Freakin’ out in Boston

By now everyone has heard about the so called “terrorist scare” in Boston caused by promotional electronic devices placed at strategic locations around the city by a company promoting a TV show for the Cartoon Network. This story fascinates me from a couple of different angles: not only was I just writing about the highs and lows of promotional marketing, but I also have had some vicarious experience in the past with attaching stealth objects to public transportation fixtures in Boston (my former home town).

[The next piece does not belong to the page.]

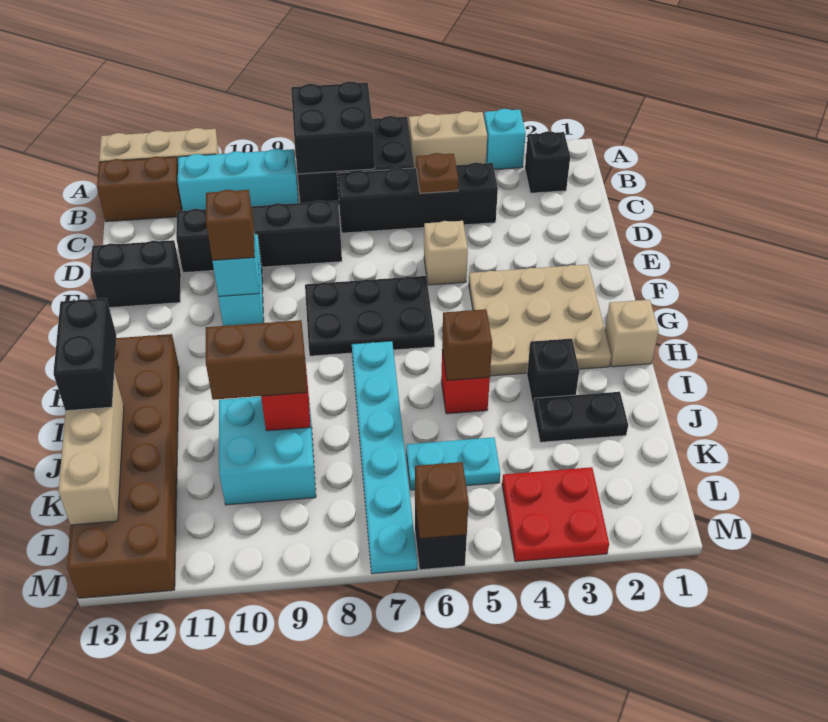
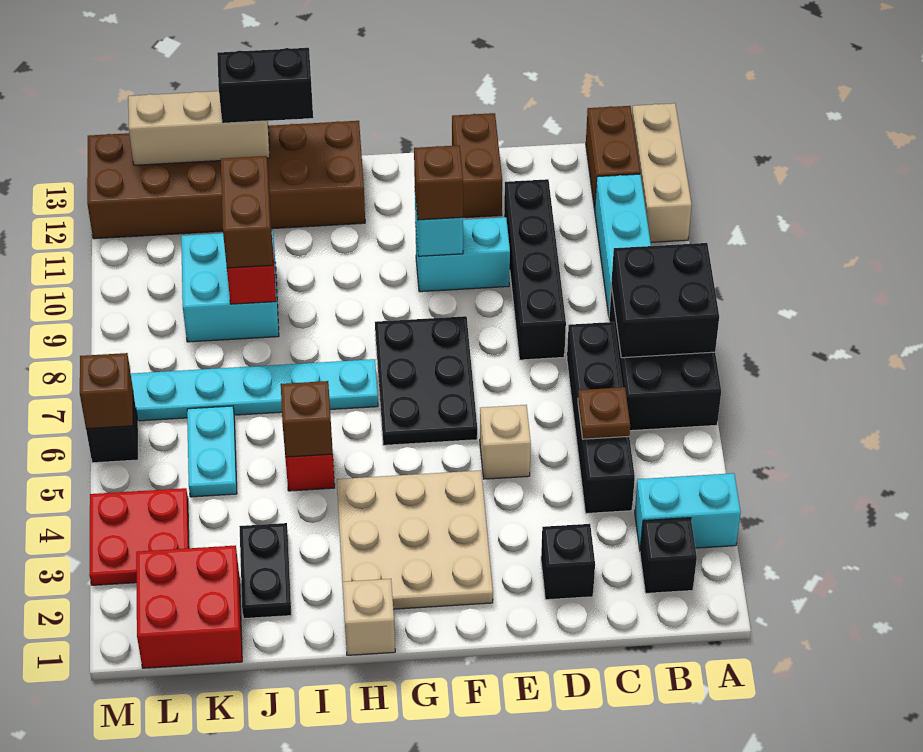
cyan 1x1 brick [484,109,526,169] -> cyan 1x2 brick [635,473,741,549]
tan 1x2 brick [409,111,487,168] -> none
black 1x2 brick [90,240,181,308] -> brown 1x2 brick [452,113,502,218]
black 1x1 brick [527,339,579,407] -> black 1x1 brick moved to [541,524,595,600]
none -> red 2x2 brick [136,546,242,668]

Had the same level of public paranoia existed back when my friend pulled off his prank, who knows what the reaction might have been. For most of the day yesterday, the city was virtually paralyzed after blinking signs with exposed 1-foot square circuit boards were found on bridges and other high-profile spots; highways were closed, the bomb squad blew up several of the devices, and the city reportedly spent over half a million dollars in police costs before realizing they were harmless.

To me, nothing quite so visibly shows how jumpy we’ve become in our post-9/11 world than to see a major American city thrown into utter panic over a promotion for a talking milkshake, a box of fries, and a meatball. The devices had been in place for two to three weeks in ten cities across the country, and no one gave them a second thought until yesterday’s mass hysteria. Now Boston’s mayor, Thomas Mennino, is saying “I am prepared to take any and all legal action against Turner Broadcasting and its affiliates for any and all expenses incurred during the response to today’s incidents.”

Two local men hired by Turner to put up the signs have been arrested for disorderly conduct (a “catch-all” charge if ever there was one); one of them, a 27-year old artist by the name of Daniel Berdovsky, told the Boston Globe that he was “a little kind of freaked out,” by the furor. “I find it kind of ridiculous that they’re making these statements on TV that we must not be safe from terrorism, because they were up there for three weeks and no one noticed,” Berdovsky said. “It’s pretty commonsensical to look at them and say this is a piece of art and installation.” Berdovsky’s attorney told the press, “It’s very disturbing that what was just an employment for a struggling artist turned into some major misunderstanding.” A Turner company spokesperson said, “We regret that they were mistakenly thought to pose any danger.”

Other cities where the devices were placed did not appear to freak out quite like Boston did. In Seattle and several suburbs, removal of the signs was low-key. “We haven’t had any calls to 911 regarding this,” said a Seattle police spokesman. Police in Philadelphia said they believe their city had 56 devices. In New York City, local news broadcasts showed images of the devices being collected, and the New York Post reported that police confiscated 41 in Manhattan and Brooklyn.

The whole thing reminds me very much of Orson Welles “War of the Worlds” 1939 Halloween radio broadcast, when panicked listeners believed we had been invaded by aliens. “Terrorists” are our new Martians.

But instead of, say, pointing out how vigilant they are about public safety (which should theoretically make the citizens of Boston feel more secure), officials are clearly so embarrassed by their over-reaction to the “threat” that the Suffolk County District Attorney’s office is now investigating whether Turner Broadcasting and any other companies should be criminally charged and forced to pay restitution to the city.

Granted, this was probably not the smartest promotion in the history of marketing, although I think it’s highly ironic that nearly everyone in the country has now heard of “Aqua Teen Hunger Force“. Did you know there was an Aqua Teens movie? And that it is described as an “action epic”? And that it features a flaming chicken? You do now, so perhaps from that perspective the campaign was a smashing success.

However, yesterday’s incident also demonstrates that if our society has become this fearful, then the terrorists may have already succeeded in their mission as well. That bothers me a whole lot more than an ill-conceived publicity stunt.